It aims to provide inspiration and ensure that EU funding opportunities are maximised to achieve real impact by reviewing how nine EU Funds can support investments in these fields. The toolkit also includes cases studies as well as country factsheets.
The housing crisis is present across the whole of the EU – with some Member States facing it more starkly than others- and is affecting all citizens, who struggle to find affordable and decent housing, but especially the most vulnerable people, including the Roma population. According to the data provided in this document, house purchase prices in the EU increased by 48% between 2010 and 2023, and rents rose by 23%. Households in Europe spend 40% of their disposable income on housing. In the case of Roma, we find an additional challenge: still a large number of Roma live in settlements and substandard housing.
The publication ‘Social housing and beyond – Operational toolkit on the use of EU funds for investments in social housing and associated services’, published by the European Commission’s Directorate-General for Employment, Social Affairs and Inclusion, aims to contribute to promoting the right to decent and affordable housing, which is at the heart of the social Europe.
It aims to provides an overview of the types of funding available at EU level to promote social and affordable housing and accompanying services in the programming period 2021-2027. Its key objective is to provide inspiration and ensure that EU funding opportunities are maximised to achieve real impact through effective housing investments.
The toolkit reviews nine EU Funds that can support investments in social housing and associated services from 2021 to 2027, providing specific information for each one and their use in the field of social housing. For each of these instruments its particularities (general and specific objectives, examples, indicators, evaluation and monitoring, …) are shown, while encouraging synergies between them (including where relevant the combination or merging of funds) to ensure greater impact.
In addition, 20 case studies are included, which aim to show concretely the application of a person-centred approach and a place-centred approach to the provision of both housing and associated services.

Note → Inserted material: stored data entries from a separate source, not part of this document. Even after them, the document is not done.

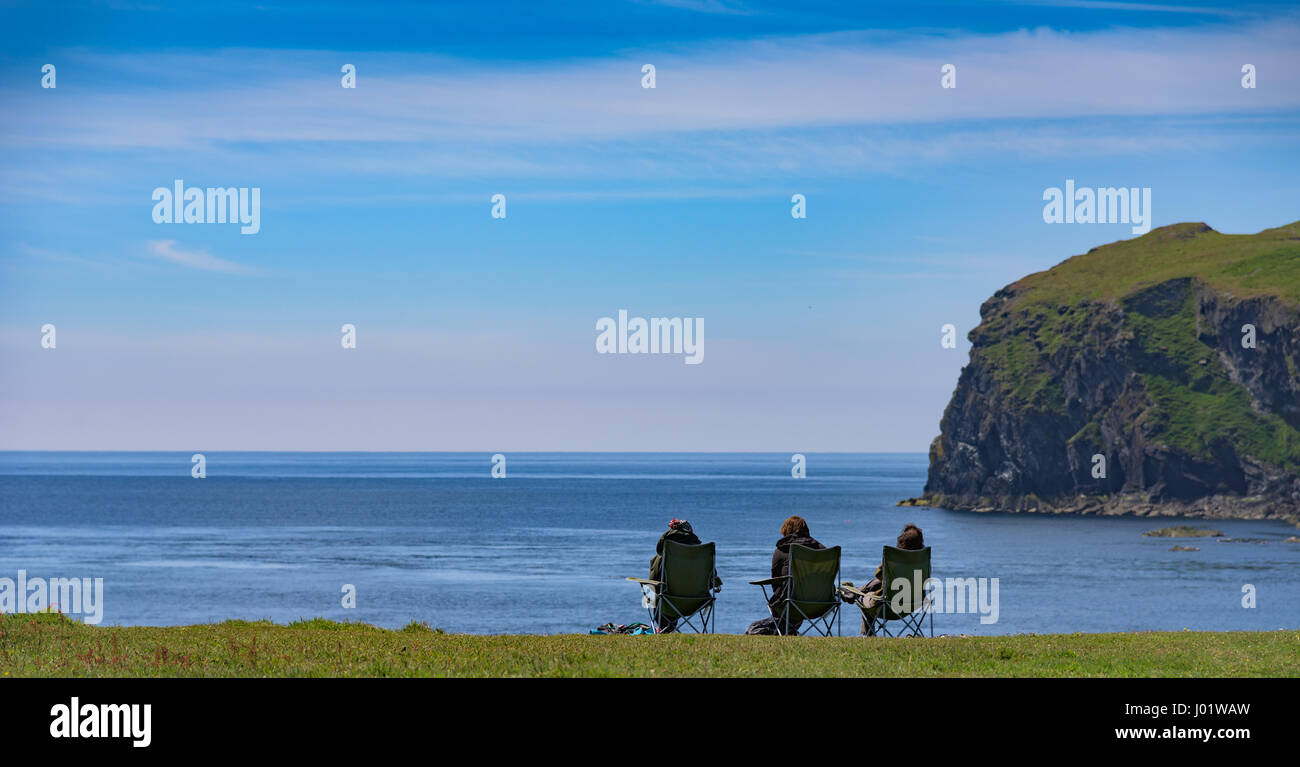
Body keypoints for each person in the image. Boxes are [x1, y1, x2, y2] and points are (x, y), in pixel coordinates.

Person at [745, 515, 825, 635]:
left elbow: (775, 581)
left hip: (791, 603)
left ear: (785, 531)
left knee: (753, 628)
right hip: (822, 603)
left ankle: (784, 629)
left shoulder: (781, 550)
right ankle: (789, 629)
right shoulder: (822, 550)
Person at [841, 523, 925, 635]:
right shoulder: (923, 560)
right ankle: (857, 591)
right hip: (912, 605)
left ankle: (868, 632)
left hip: (888, 606)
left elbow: (878, 574)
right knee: (878, 583)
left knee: (866, 595)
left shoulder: (894, 557)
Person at [647, 518, 721, 633]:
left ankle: (664, 628)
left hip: (669, 602)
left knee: (651, 591)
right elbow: (712, 578)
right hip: (699, 602)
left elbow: (653, 581)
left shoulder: (662, 557)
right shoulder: (703, 555)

In the place-centred section, they present cases of inclusive urban development and regeneration of deprived areas, and desegregation and inclusive neighbourhoods. Among the latter, the experience of the Social Housing Agency of Madrid is developed, with actions of residential desegregation and social accompaniment, which the EURoma Network had the opportunity to learn about in detail at its meeting in December 2023.
In the section that focuses on the person-centred, cases of homelessness, LGBTIQ, migrants and refugees, people with disabilities, and Roma people are described. The latter section develops the case of the re-housing of 85 families (190 people) in Murcia (Spain) with combined ESF+ and ERDF funds, and a case in Bulgaria, with an integrated approach (education, health or employment) with ESF.
The toolkit includes an annex with country factsheets, which illustrates how funding opportunities are used in regional, interregional and national programmes established through the European Social Fund Plus (ESF+), the European Regional Development Fund (ERDF) and national plans adopted under the Recovery and Resilience Mechanism (RRF). There are examples of funds targeting Roma in several countries, such as Spain, Italy, Hungary or Romania.
The toolkit pays particular attention to the existing segregation, which as a result of a diversity of factors (including discriminatory actions and economic and demographic mechanisms) leads to the physical and social separation of members of a marginalised group from members of non-marginalised groups and unequal access to mainstream, inclusive and high-quality services, thereby sustaining or even aggravating the disadvantaged position of marginalised groups.
Several legal provisions of the cohesion policy regulations set out the framework conditions of EU funds supporting desegregation measures in education and housing. They serve as the basis for the programming and implementation of the 2021–2027 programmes targeting the needs of marginalised communities, including Roma and people with a migrant background among others. In this respect, it recalls the importance of not using EU Funds to perpetuate segregation, by applying the principle of non-segregation – which aims to prevent the investments of EU Funds from establishing new isolated facilities or strengthening existing ones- and the principle of desegregation – which aims at actively eliminating or at least significantly reducing existing isolated settings with the use of EU funds.